- **Try it**:
Transcribe the full listing exactly, and drop every picture.

- **Study material**:
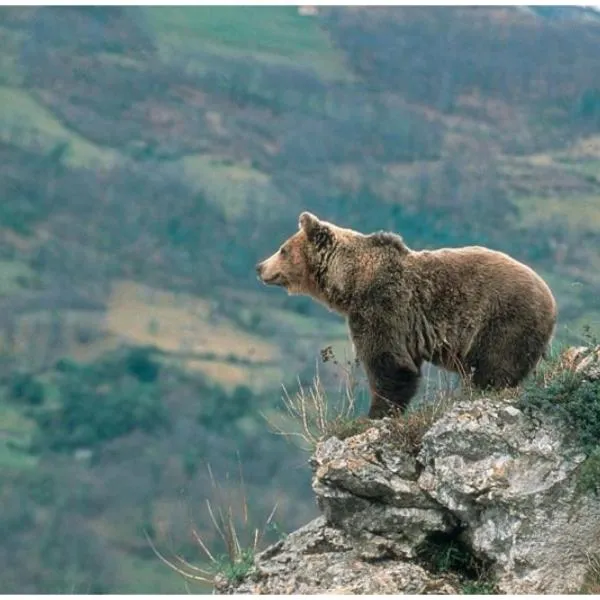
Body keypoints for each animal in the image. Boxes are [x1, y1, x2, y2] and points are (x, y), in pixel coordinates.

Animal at [256, 211, 556, 418]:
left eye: (282, 249)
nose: (259, 266)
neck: (351, 281)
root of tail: (551, 299)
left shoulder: (383, 306)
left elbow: (389, 363)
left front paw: (375, 414)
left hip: (504, 320)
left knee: (495, 368)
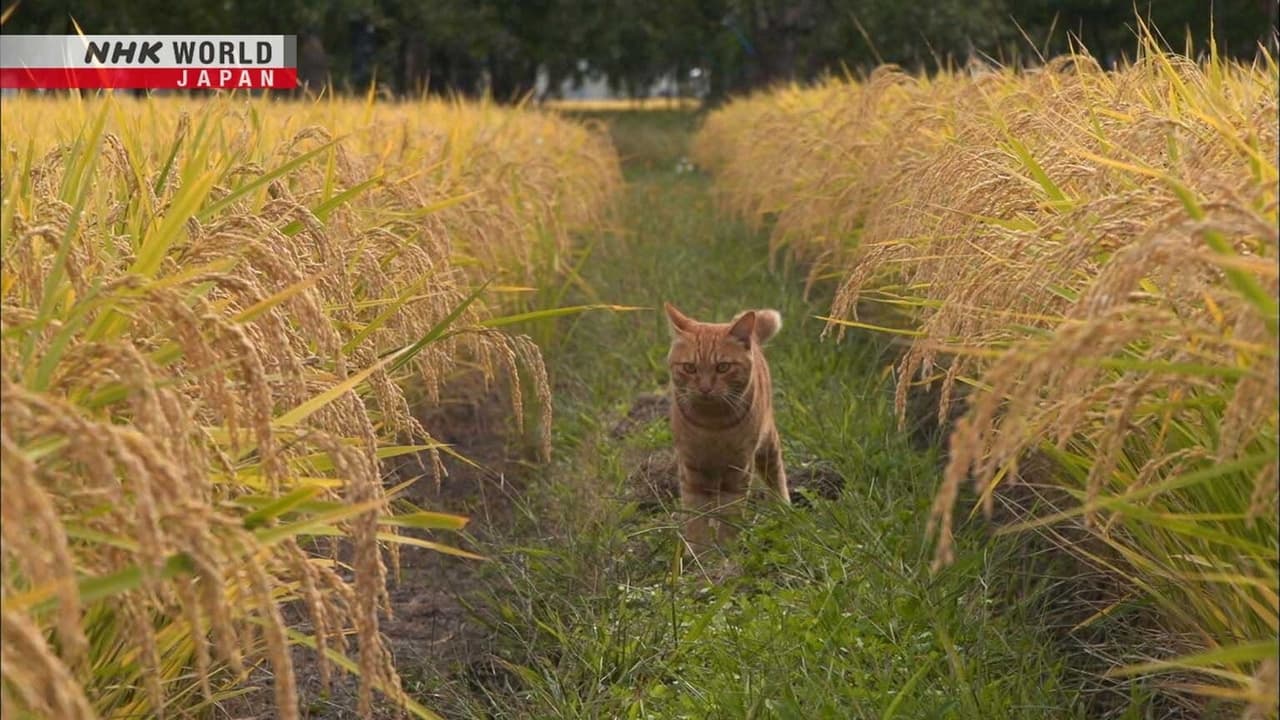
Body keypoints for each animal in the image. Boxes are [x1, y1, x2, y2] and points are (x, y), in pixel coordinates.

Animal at [665, 299, 783, 550]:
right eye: (689, 368)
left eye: (723, 367)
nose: (705, 388)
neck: (713, 425)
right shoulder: (693, 470)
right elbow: (696, 517)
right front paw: (699, 552)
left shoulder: (738, 470)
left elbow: (731, 516)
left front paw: (727, 549)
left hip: (767, 444)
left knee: (776, 475)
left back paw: (785, 511)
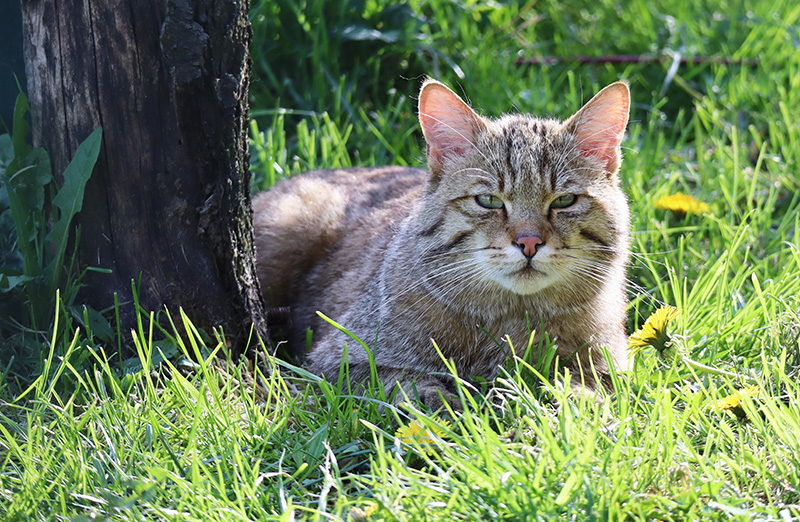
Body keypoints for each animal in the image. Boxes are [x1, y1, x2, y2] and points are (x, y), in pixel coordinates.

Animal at [255, 78, 632, 406]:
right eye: (489, 201)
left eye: (564, 201)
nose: (528, 242)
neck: (510, 318)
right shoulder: (335, 361)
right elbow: (399, 379)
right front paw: (436, 399)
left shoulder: (614, 365)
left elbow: (587, 382)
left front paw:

- **Response area**:
Body keypoints for each animal in the image. Boxes are [x1, y1, x2, y2] and points are (x, y), in pixel coordinates.

Animal at [256, 211, 556, 418]:
left eye: (282, 249)
nose: (259, 266)
neck: (351, 281)
root of tail: (551, 299)
left shoulder: (383, 306)
left elbow: (389, 363)
left front paw: (375, 414)
left hip: (504, 320)
left knee: (495, 368)
Body keypoints for each animal in the image. Boxes are [x1, y1, x2, y2] and points are (x, y), in pixel coordinates.

Animal at [665, 299, 783, 550]:
right eye: (689, 368)
left eye: (723, 367)
nose: (705, 388)
neck: (713, 425)
right shoulder: (693, 470)
right elbow: (696, 517)
right front paw: (699, 552)
left shoulder: (738, 470)
left elbow: (731, 516)
left front paw: (727, 549)
left hip: (767, 444)
left knee: (776, 475)
left back paw: (785, 511)
Body keypoints for each animal in the image. Boxes are [x1, y1, x2, y2] and points are (x, y), in pixel coordinates.

Animal at [255, 78, 632, 406]:
right eye: (489, 201)
left eye: (564, 201)
nose: (528, 242)
neck: (510, 318)
right shoulder: (335, 361)
right elbow: (399, 379)
right front paw: (436, 399)
left shoulder: (614, 365)
left elbow: (587, 382)
left front paw:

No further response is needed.